But this doesn’t mean they are impervious to poor judgment.
And it’s those rare times when you’re hearing something suspect from the bass that your production chops, taste, and paranoia will be put to the test. But don’t freak out—simply use this short and handy checklist to evaluate the low end.
First, Always Assume You’re Wrong
Of course, you won’t be able to do this gig right if your ego crashes the studio party. A good bassist is a master at bridging the sonic, rhythmic, and musical gaps between the guitar and the drums, so it’s far from a sign of weakness to assume he or she is spot on. It would suck, however, if you opened your mouth simply because you wanted a perfectly excellent bass part done your way. If everything pops, freeze—the bass track is done. Go torment the drummer.
Define the Objective
I made a huge mistake on a recent production by letting the bassist play a fretless upright, when I knew a fretted electric was the best option for driving a straight-ahead rock song. Melodyne took care of the upright track’s out-of-tune bits (the guy was one of those self-professed “perfect pitch” wunderkinds who nonetheless play a slew of poorly intonated notes), but nothing could fix the distracting slaps and snaps or the wobbly low end. If I had a clear “groove goal,” this miscue might not have occurred. Before tracking, tell the bassist, “I want this to rock as hard as an ice-road trucker blasting through snow banks,” or “I need this to slip and slide like an old jazz cat three whiskeys into an all-night set.” You get the idea. Lay out the right scene, and the bassist won’t try to foist a fretless on you when a Fender Precision is obviously the ideal cast member.
Watch the Energy Meter
You’re listening to a playback, and everything is played well, but something isn’t right with the groove. In these instances, I find it helpful to forget about technical performance issues, and focus on energy concerns such as, “Is the rhythm track matching the vibe and vitality implied by the song?” A bassist may like to punch precisely with the kick-drum beats, for example, but that approach might be too uptight and segmented for a fast rocker or punk track.

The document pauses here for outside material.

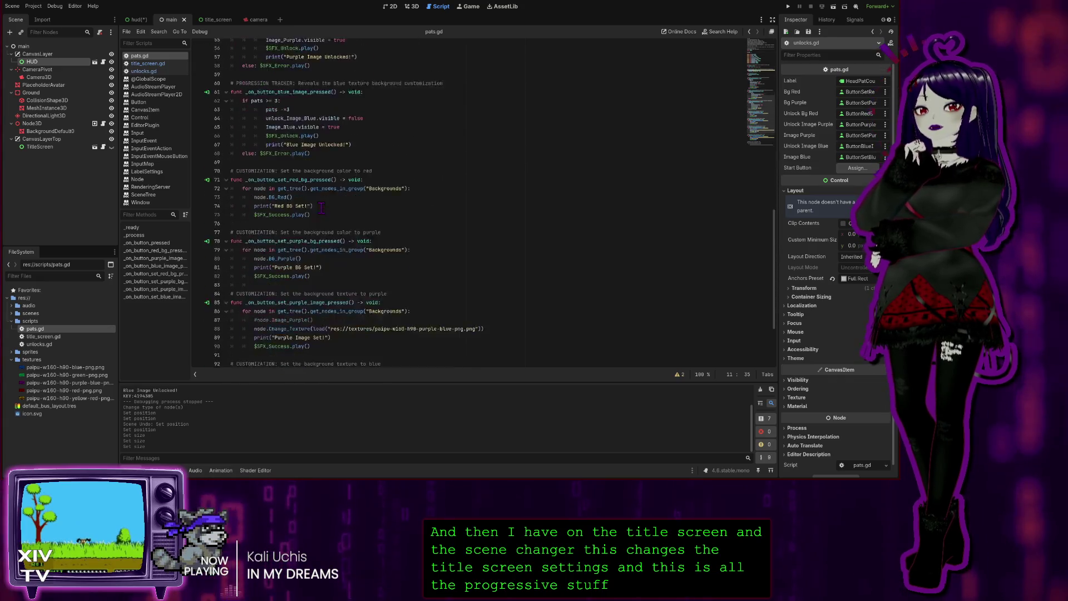
scroll(469, 251, up, 3)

Perhaps it’s better to rock eighth notes. Try it and see. On the other hand, a pulsating part might sound too anxious for the plaintive energy of a ballad. Your “energy meter” should even chart the ramifications of the bassist using a pick or fingers to perform his or her parts. Different feels, right? You may need to overrule a player’s preference for fingertips and nails if the sharp and consistent attack of a pick serves up the intensity you’re looking for. These are obvious examples, of course, but the point is to zero in on the energy you’d like the track to unleash, and share that information with the bassist. Otherwise, the player may default to personal preferences that don’t deliver the vibe you wish to achieve, and, ultimately, it’ll be the song that loses out.
Hedge Your Bet
Unless your bassist is John Entwistle, Jaco, Paul McCartney, Stanley Clarke, or a similar genius, simple parts and tones are typically “best bets” when tracking songs. Then again, an intricately wild part on a very simple tune may turn out to be a brilliant musical dichotomy. So, if your bassist is committed to the complex, it might be smart to lay down two bass tracks: a butt-simple, dum-dum version, and a much more complicated part. Don’t listen to the track for a day or two, and then a few playbacks should tell you which version truly rocks the joint. Choices are good.